Artist

Richard Hewson

Genre: Pop
Origin: U.S.A
Listen on Coda
George Martin typically comes to mind first whenever orchestral contributions to the Beatles are discussed, given his long tenure as their producer and close collaborator. Richard Hewson, by contrast, also supplied important input during the group’s final period while simultaneously lending his skills to an extensive catalog of pop, rock, folk, and film-music projects.

Hewson trained at the Guildhall School of Music, an institution George Martin had attended a generation earlier. Although his formal studies centered on classical repertoire, Hewson maintained a deep affinity for jazz and big-band swing; he performed guitar in a trio alongside Peter Asher—formerly of Peter & Gordon and brother of actress Jane Asher, whose relationship with Paul McCartney spanned most of the 1960s. The trio’s rehearsals at the Asher residence introduced Hewson to McCartney on a social level. Years afterward, when McCartney needed an orchestral part for Mary Hopkin’s single “Those Were the Days,” he instructed Peter Asher (then an Apple Records executive) to locate an arranger; Asher enlisted Hewson, who has acknowledged that the assignment constituted his initial professional engagement after leaving music school.

The resulting track became a major success, distinguished by its economical yet memorable scoring that prominently featured the Hungarian dulcimer known as the cembalon. Hewson subsequently handled the orchestral duties for Hopkin’s debut album Post Card as well as her follow-up single “Goodbye,” on which he deployed a twelve-viola string section; he likewise supplied the orchestral arrangements for James Taylor’s first Apple release. In 1970 he was commissioned to orchestrate several selections for the Beatles’ Let It Be album, among them “The Long and Winding Road” and “I Me Mine.” In a Good Day Sunshine magazine conversation with Matt Hurwitz, Hewson recounted that producer Phil Spector urged him to assemble the expansive ensemble ultimately heard on “The Long and Winding Road”—an approach the Beatles themselves disliked yet which the public embraced.

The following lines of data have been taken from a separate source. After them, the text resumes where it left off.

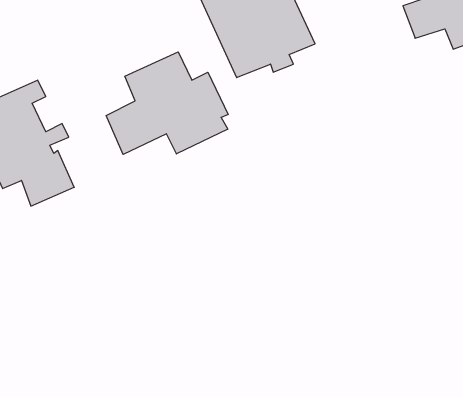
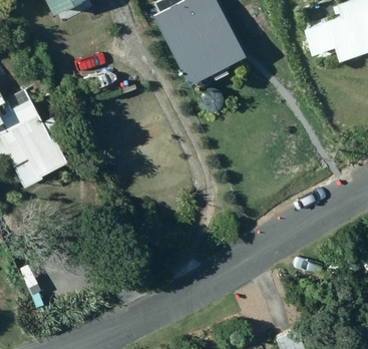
building: [106,52,228,154] -> none

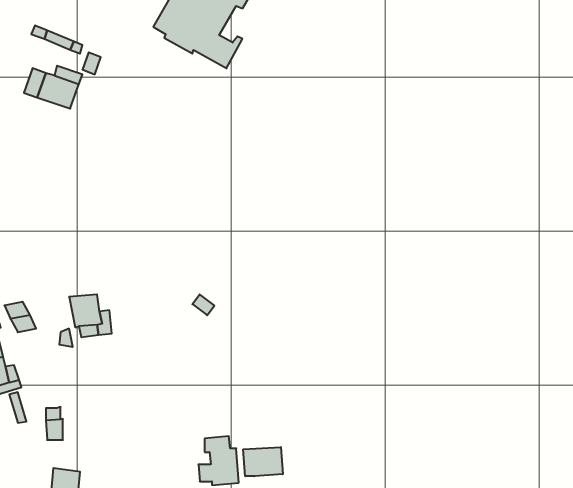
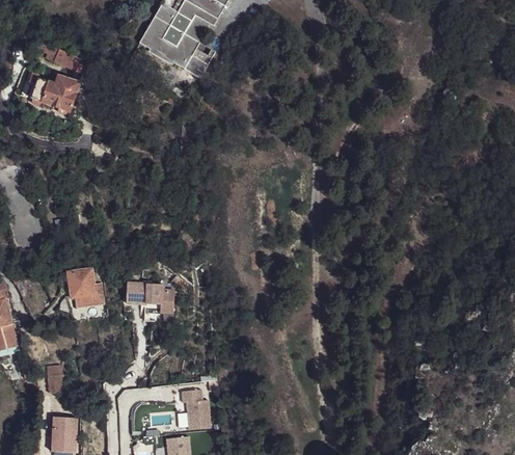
building: none -> [127,280,175,318]
building: [243,447,283,476] -> none

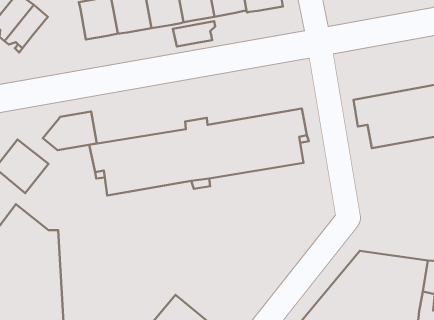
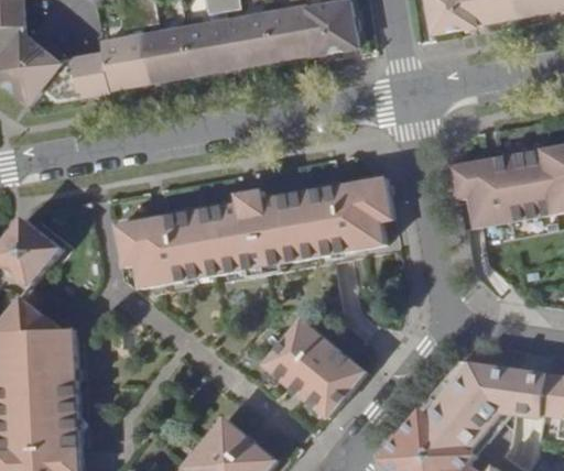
building: [173,21,215,46] -> none
building: [43,111,96,150] -> [42,51,110,100]
building: none -> [263,316,365,415]

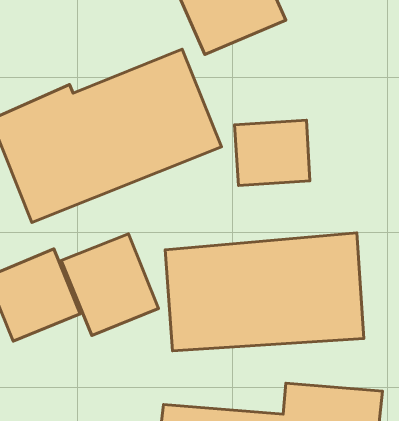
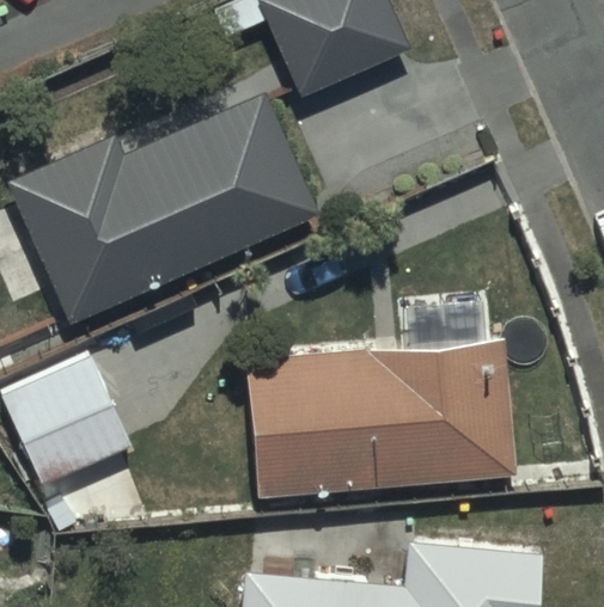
building: [234,120,310,185] -> none
building: [61,234,159,336] -> none

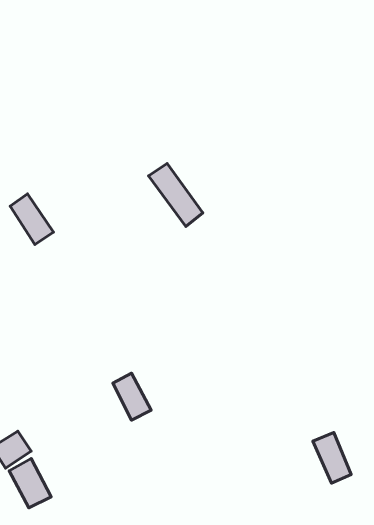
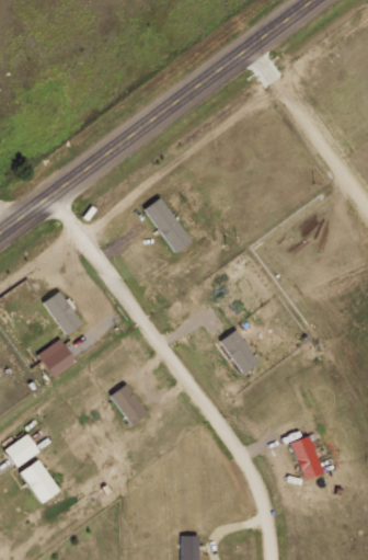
building: [10,194,53,244] -> [44,290,82,335]
building: none -> [221,330,257,374]
building: none -> [38,340,76,377]

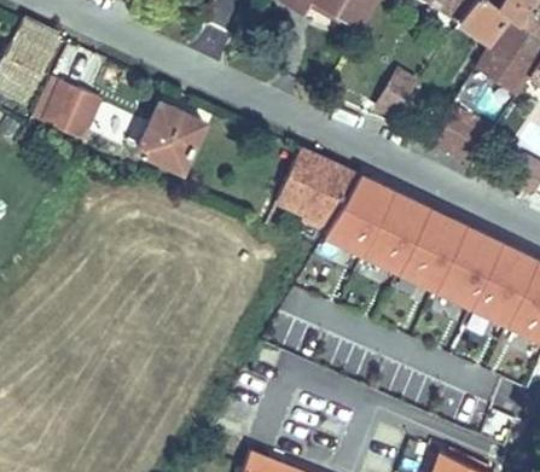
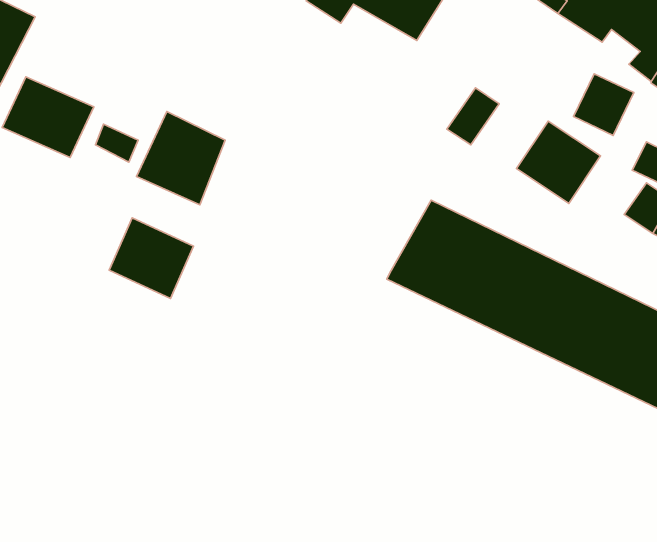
building: [274,141,361,227] -> none
building: none -> [109,218,194,299]

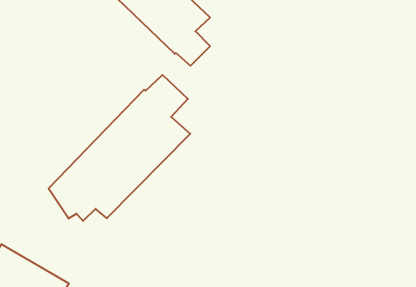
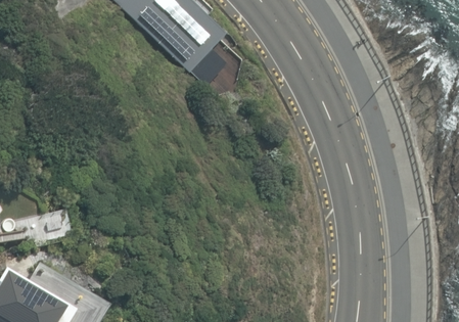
building: [49,75,190,221] -> none

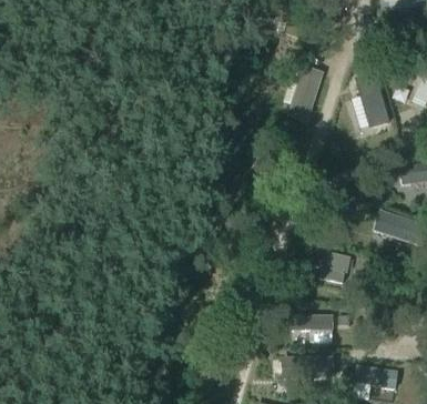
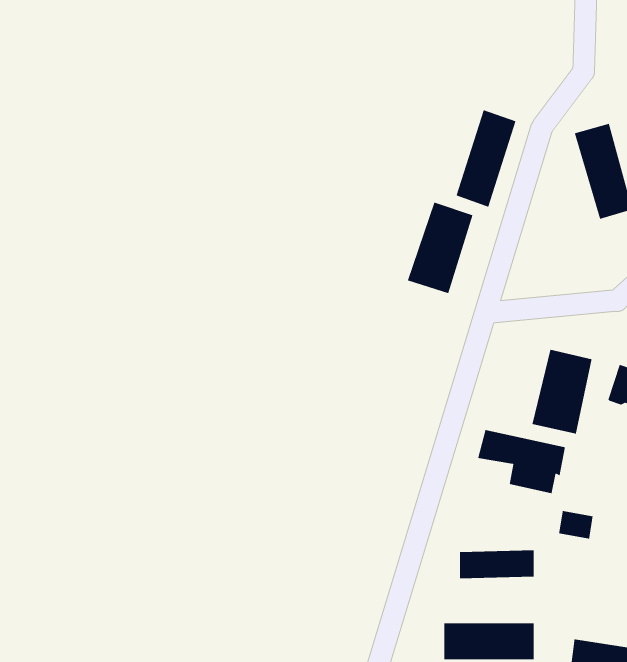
building: none -> [407,202,473,294]
building: none -> [531,349,593,434]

Hewson’s expanding résumé of high-profile clients and hit records soon generated assignments beyond Apple’s sphere. His earliest film-scoring opportunity arrived with David Puttnam’s production Melody (also released as S.W.A.L.K.), featuring Mark Lester, Tracy Hyde, and Jack Wild; for the picture he composed incidental cues and prepared orchestral treatments of three Bee Gees songs.

During spring 1971 McCartney again called on Hewson, this time to create instrumental orchestral-and-choral versions of the then-unreleased Ram album. The sessions, completed in June 1971 and archived under Hewson’s name, eventually surfaced six years later as the Thrillington album credited to Percy Thrillington. In 1972 McCartney, now fronting Wings, recruited Hewson once more to furnish orchestral parts for the single “My Love.” By the mid-1970s Hewson was routinely engaged as conductor and arranger for an array of rock acts, among them Island Records outfit Bronco, Supertramp (commencing with Crime of the Century), Al Stewart (Past, Present & Future), Renaissance (Ashes Are Burning, Scheherazade & Other Stories), Carly Simon (“Nobody Does It Better”), Ray Thomas (From Mighty Oaks), and Diana Ross (Baby, It’s Me).

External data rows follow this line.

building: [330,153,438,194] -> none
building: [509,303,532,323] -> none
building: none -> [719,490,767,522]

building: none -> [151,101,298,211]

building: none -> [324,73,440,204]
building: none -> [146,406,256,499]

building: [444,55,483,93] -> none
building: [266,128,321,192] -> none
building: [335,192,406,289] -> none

Concurrently he began issuing his own home-recorded material under pseudonyms such as the RAH Band and Key West, scoring dance-chart successes with “The Crunch” and “Looks Like I’m in Love Again,” respectively. In the ensuing decades Hewson has continued collaborating with artists that include Nick Drake, Clifford T. Ward, Hank Marvin, former Renaissance vocalist Annie Haslam, Colm Wilkinson, Cliff Richard, and Elliott Murphy; he also served as arranger and conductor for the 1980 soundtrack of the film Xanadu, which starred Olivia Newton-John and Gene Kelly. Together with George Martin and Paul Buckmaster—best known for “You Can’t Always Get What You Want”—Hewson stands among the most prominent classically trained figures active in pop and rock.